Todos os dias, essas usinas recebem milhares de toneladas de resíduos onde se encontram fardos de resíduos plásticos devidamente “reciclados” e separados por tipos (polietileno, estireno, poliestireno, etc), que não podem ser utilizados como matéria prima para a “produção de novos plásticos”. 

Como todo bom derivado de petróleo, os plásticos são altamente combustíveis. Cada quilograma desses resíduos pode gerar a mesma energia de um litro de óleo diesel.

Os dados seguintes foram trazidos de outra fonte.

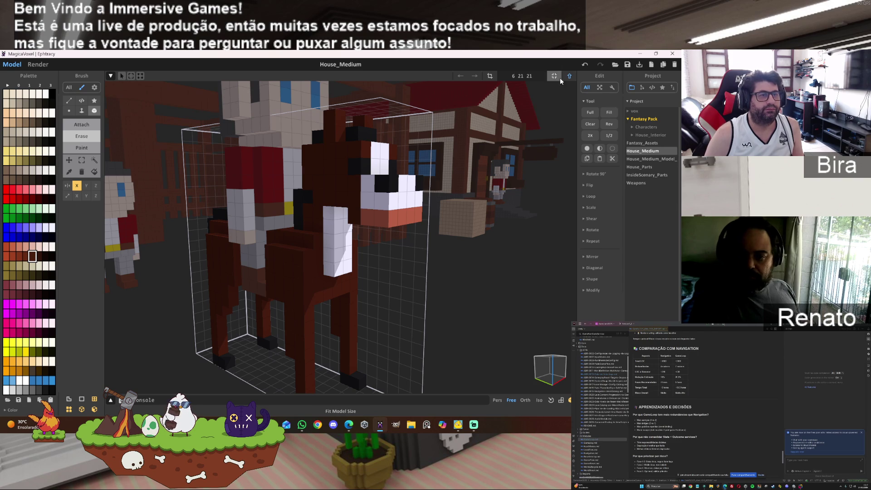
pyautogui.click(569, 77)
pyautogui.scroll(-2, 511, 235)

O volume de resíduos gerados pela queima equivale a cerca de 8% do volume inicial – essas cinzas podem ser utilizadas como agregados em materiais de construção como tijolos, blocos e telhas. 

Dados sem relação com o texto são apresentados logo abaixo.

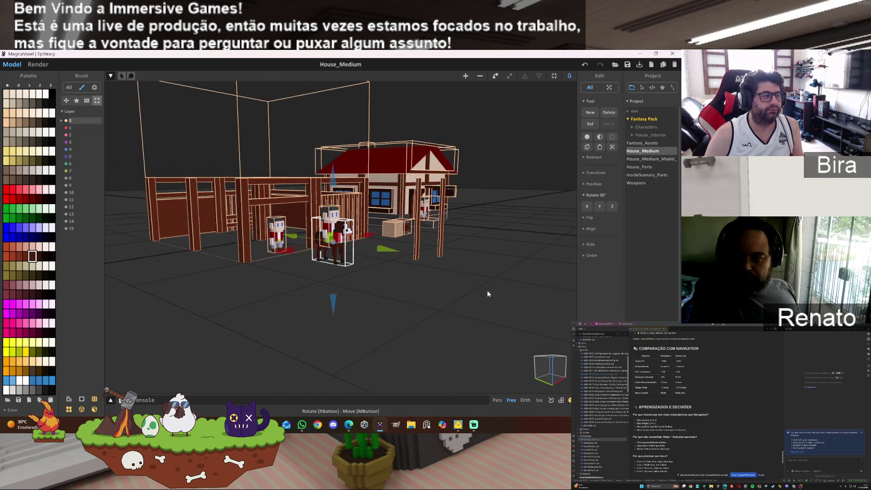
pyautogui.moveTo(468, 295)
pyautogui.mouseDown(button='right')
pyautogui.moveTo(500, 238)
pyautogui.moveTo(461, 309)
pyautogui.moveTo(432, 325)
pyautogui.moveTo(470, 313)
pyautogui.moveTo(461, 325)
pyautogui.mouseUp(button='right')
pyautogui.scroll(-4, 461, 326)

Nos fornos, os resíduos são queimados em temperaturas próximas de 1.000° C. O calor gerado é usado para aquecer a água de uma caldeira e o vapor gerado movimenta uma turbina que gera energia elétrica, nada muito diferente do segundo estágio de uma usina nuclear (o primeiro estágio dessas usinas utiliza a fissão de materiais nucleares para gerar o calor). 

Todos os processos de queima de resíduos nessas usinas são minuciosamente controlados e a saída dos gases do forno passa por sistemas de filtragem especialmente projetados para esse fim. Falando a grosso modo, queimar esses resíduos é bastante razoável do ponto de vista ambiental. 

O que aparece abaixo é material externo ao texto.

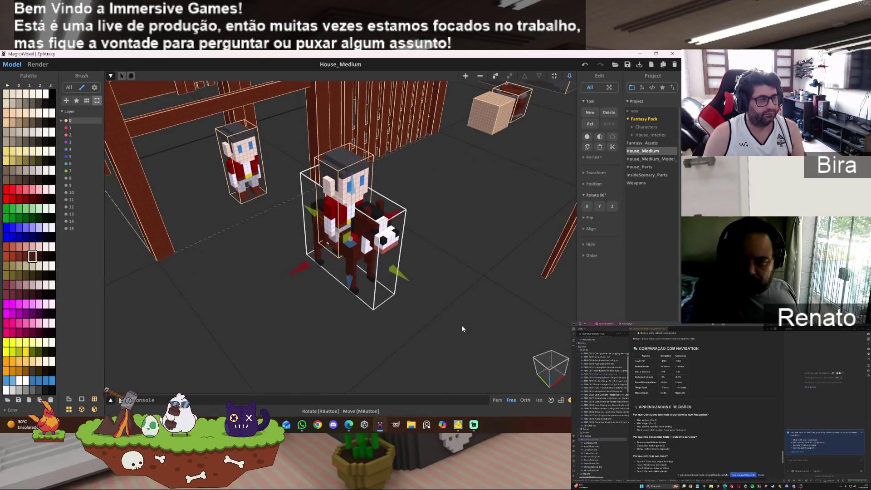
pyautogui.click(38, 65)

Como não existem processos ambientalmente neutros, essa queima de resíduos – especialmente os plásticos, gera alguns problemas, a começar pela emissão de dióxido de carbono, que é um dos principais gases causadores do efeito estufa e do aquecimento global. Outro problema é a produção de dioxinas e furanos, moléculas muito pequenas que costumam escapar dos filtros. 

Essas moléculas se formam espontaneamente durante o processo de queima dos resíduos. Elas são formadas pela combinação de compostos químicos em vários processos envolvendo o cloro ou substâncias e materiais que contenham cloro – muitos dos resíduos plásticos são embalagens de produtos de limpeza com cloro em sua formulação. 

Em vários estudos clínicos, com pessoas que foram expostas a ambientes com a presença de dioxinas e furanos, foi observado que houve um aumento da incidência de diferentes tipos de câncer. Esses estudos demonstraram que o sistema imunológico das vítimas é afetado, facilitando o desenvolvimento destas doenças. 

E quais as alternativas que temos para o descarte dos resíduos plásticos? 

A reciclagem, que como citamos não funciona na maior parte dos casos, o envio para os já saturados aterros sanitários ou para os lixões a céu aberto, onde provavelmente esses materiais serão queimados. Por fim, temos o descarte sem qualquer controle, o que resulta na poluição de solos, águas e mares. 

É bastante provável que a atual crise energética vivida pelo mundo incentive maiores investimentos em usinas termelétricas que usem esses resíduos e que se desenvolvam novas e melhores tecnologias para a filtragem da fumaça.  

Em um mundo onde o consumo de plástico não para de aumentar, esse talvez seja o menor de todos os males.